(Data provided)

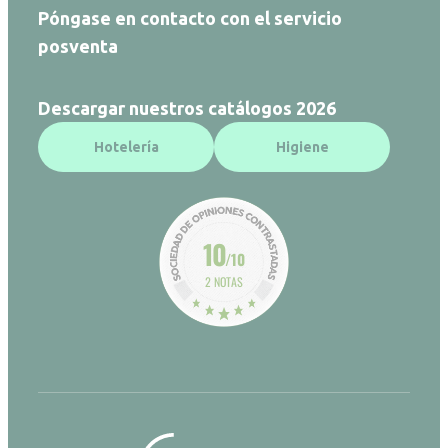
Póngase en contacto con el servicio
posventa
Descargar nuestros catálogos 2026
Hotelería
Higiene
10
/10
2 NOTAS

(End Data provided)
(Data provided)

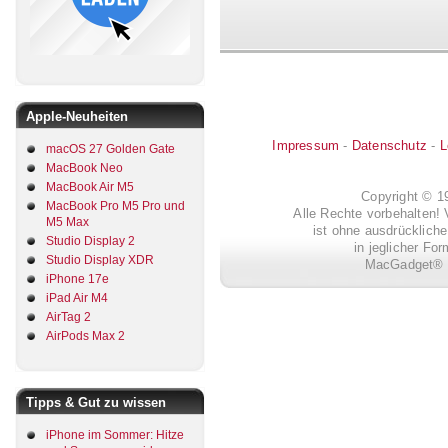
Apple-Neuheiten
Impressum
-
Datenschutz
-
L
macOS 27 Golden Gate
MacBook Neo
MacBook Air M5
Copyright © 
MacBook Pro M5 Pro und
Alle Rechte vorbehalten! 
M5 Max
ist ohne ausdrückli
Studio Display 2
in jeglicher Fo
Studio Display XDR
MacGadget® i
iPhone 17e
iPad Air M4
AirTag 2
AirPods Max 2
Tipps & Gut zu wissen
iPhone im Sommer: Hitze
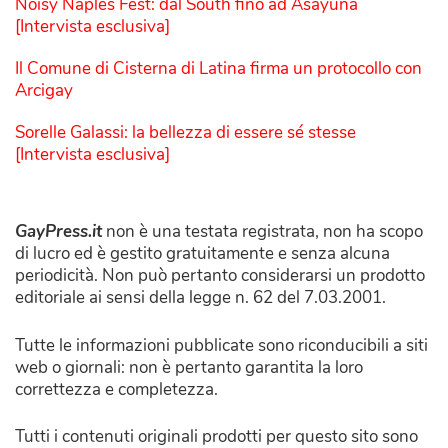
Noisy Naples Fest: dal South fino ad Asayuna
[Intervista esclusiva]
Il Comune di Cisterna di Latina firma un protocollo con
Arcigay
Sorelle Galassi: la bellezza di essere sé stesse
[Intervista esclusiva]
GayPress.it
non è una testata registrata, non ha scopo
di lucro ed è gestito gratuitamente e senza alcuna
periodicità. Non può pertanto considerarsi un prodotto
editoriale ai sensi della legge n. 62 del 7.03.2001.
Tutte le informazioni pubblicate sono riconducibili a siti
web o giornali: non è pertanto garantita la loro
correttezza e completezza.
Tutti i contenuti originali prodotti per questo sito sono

(End Data provided)

→ **Exercise goal**
Lines containing the word "sono" are to be located in the entries and copied.

→ **Exercise solution**
Tutte le informazioni pubblicate sono riconducibili a siti
Tutti i contenuti originali prodotti per questo sito sono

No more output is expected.